(Page text)
County selects projects for CDBG application
EL CENTRO — After multiple hearings in the last few months, the county voted Tuesday to select the two projects it will submit for funding consideration under the Community Development Block Grant.
In its application, the county will submit a funding request totaling $6.3 million for the Niland Public Safety Facility and Seeley water system improvements.
For the Niland Public Safety Facility project, the county is requesting the maximum allowed request of $5 million under the general allocation. The project will encompass a fire station, a Sheriff’s office substation and a cooling center for residents without air conditioning to make use of during extreme heat in the summer.
The second project is water infrastructure improvements in Seeley for $1.3 million which will be made under the Colonias allocation.
Seeley County Water District Board President Patrick Harris told the board during the hearing, the district absorbed the cost of engineering and design of the project but requested the project be submitted as part of the application since the community is in dire need of replacing old pipes in the south portion of Seeley.
“The plan is to replace those because we don’t have enough fire flow in those areas for fire abatement,” He said.
The CDBG is a federal program, but since the Imperial County is in a non-entitlement community, it has to apply for those funds through the California Department of Housing and Community Development.
The challenge for securing funding for 2018 was the program’s guidelines. To be eligible to receive funding, jurisdictions must have spent more than 50 percent of the grants received in the previous year.
For 2017, the county received a total of $3.4 million, and a total of 10 activities were approved by the state to be included as part of the application from Imperial County.
Those include the Winterhaven Public Safety Facility, Subsistence payments, neighborhood cleanups, the telemedicine program from Clínicas de Salud del Pueblo, Imperial County Free Library, Poe Colonia sewer repairs, Palo Verde water system improvements, Winterhaven water treatment plan as well as supplemental program income activities like equipment for the Imperial County Fire Department.
Almost half of all the funds the county received this year were allocated to the Winterhaven Public Safety Facility, which is currently at its early stages and therefore the county has yet to spend the 50 percent required of the 2017 grant to be fully eligible for 2018.
However, Colio said during the first hearing on Sept. 12 that for this year there will be an exception, and jurisdictions that have yet to spend half of allocated monies will be able to submit a waiver to qualify for funding with the caveat that it would only be for a single construction-ready project. Both projects approved unanimously by the Board of Supervisors on Tuesday are shovel-ready.
Although the application meets the waiver requirements, the fate of its requests rests with the California Department of Housing and Community Development who will ultimately decide whether or not to grant the waiver for the county to be eligible for the requested funds. The CDHCD will decide early next year.

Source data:
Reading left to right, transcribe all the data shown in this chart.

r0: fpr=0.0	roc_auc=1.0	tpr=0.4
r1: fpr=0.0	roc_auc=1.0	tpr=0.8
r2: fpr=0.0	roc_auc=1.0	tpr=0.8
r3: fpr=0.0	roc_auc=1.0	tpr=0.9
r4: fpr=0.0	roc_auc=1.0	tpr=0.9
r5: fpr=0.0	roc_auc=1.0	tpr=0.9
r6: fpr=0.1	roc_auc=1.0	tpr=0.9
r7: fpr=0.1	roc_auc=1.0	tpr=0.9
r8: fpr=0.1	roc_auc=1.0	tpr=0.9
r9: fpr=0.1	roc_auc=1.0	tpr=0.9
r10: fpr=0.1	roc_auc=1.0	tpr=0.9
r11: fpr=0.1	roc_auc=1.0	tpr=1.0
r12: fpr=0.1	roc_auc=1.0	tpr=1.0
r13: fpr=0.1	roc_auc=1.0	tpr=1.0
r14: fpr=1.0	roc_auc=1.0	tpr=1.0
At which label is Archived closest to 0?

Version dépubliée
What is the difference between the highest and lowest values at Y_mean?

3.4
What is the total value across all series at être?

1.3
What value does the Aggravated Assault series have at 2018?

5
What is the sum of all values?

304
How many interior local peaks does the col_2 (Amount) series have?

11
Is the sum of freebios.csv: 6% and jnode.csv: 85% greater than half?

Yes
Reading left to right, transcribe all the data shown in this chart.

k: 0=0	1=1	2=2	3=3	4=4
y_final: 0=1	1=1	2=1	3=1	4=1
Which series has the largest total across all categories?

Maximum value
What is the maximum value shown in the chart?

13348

(Required action) Copy out the part of the CDBG article from "In its application, the" to "the Colonias allocation.".

(Reply)
In its application, the county will submit a funding request totaling $6.3 million for the Niland Public Safety Facility and Seeley water system improvements.
For the Niland Public Safety Facility project, the county is requesting the maximum allowed request of $5 million under the general allocation. The project will encompass a fire station, a Sheriff’s office substation and a cooling center for residents without air conditioning to make use of during extreme heat in the summer.
The second project is water infrastructure improvements in Seeley for $1.3 million which will be made under the Colonias allocation.